AMD erodes and can eventually destroy the central vision needed for reading, driving, and other daily tasks. When AMD risk levels among racial and ethnic groups are compared, Caucasians are usually identified as at highest risk.
Asians in particular have been assumed to have lower risk. Recently Ryo Kawasaki, MD, and colleagues compared the prevalence of early and late AMD in approximately 4,000 residents of Funagata, Japan, to the rate in white participants in the Australian Blue Mountains Eye Study (BMES); diagnostic definitions were identical in the two studies and age standardization enhanced data comparability. Importantly, the Funagata study is the first in a Japanese population to confirm a link between smoking and AMD prevalence.
The overall AMD prevalence rate in right eyes was 4.1 percent for the Funagata study, very close to the BMES rate of 4.4.percent. Prevalence of late AMD in men was also comparable for the two groups, 1.1 percent for Funagata participants and 1.2 percent for BMES, but was markedly different for the two groups of women: 0.3 percent and 2.1 percent, respectively. The authors note that these findings need to be confirmed by larger studies in Asian populations. Two earlier studies also found a higher prevalence of late AMD in Asian men, in contrast with most studies in Caucasians where rates are higher for women.

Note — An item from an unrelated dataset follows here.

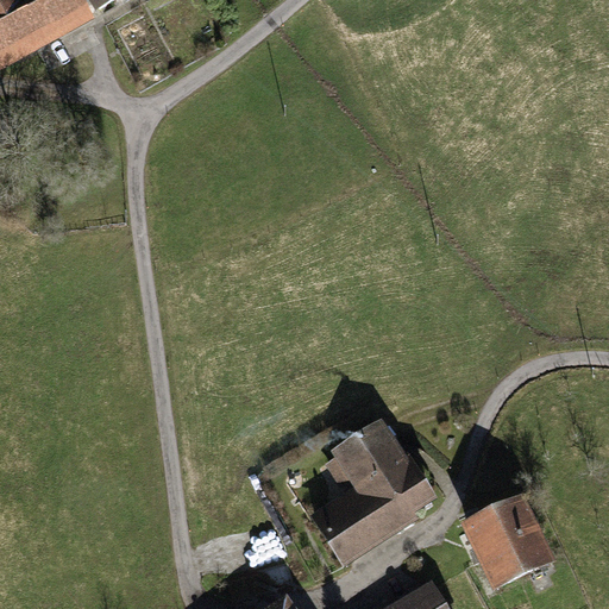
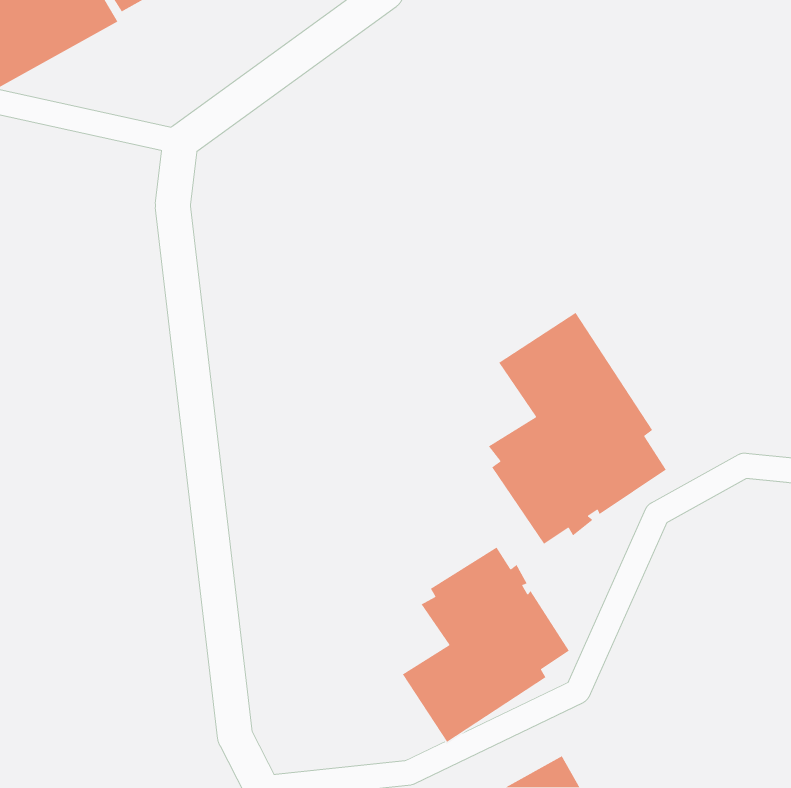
building: none -> [488,312,667,545]
building: [459,492,555,591] -> none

The authors think a key reason may be that 36.8 percent of the Funagata men smoked, but only 2.8 percent of the women. In the BMES study, 14.4 percent of women were smokers. While many Asian men smoke, the habit is less socially acceptable for women. "As smoking is a well-recognized, modifiable AMD risk factor, smoking cessation is an important public health measure to reduce AMD, particularly among Japanese men," Dr. Kawasaki says.
This research was published in the August issue of Ophthalmology.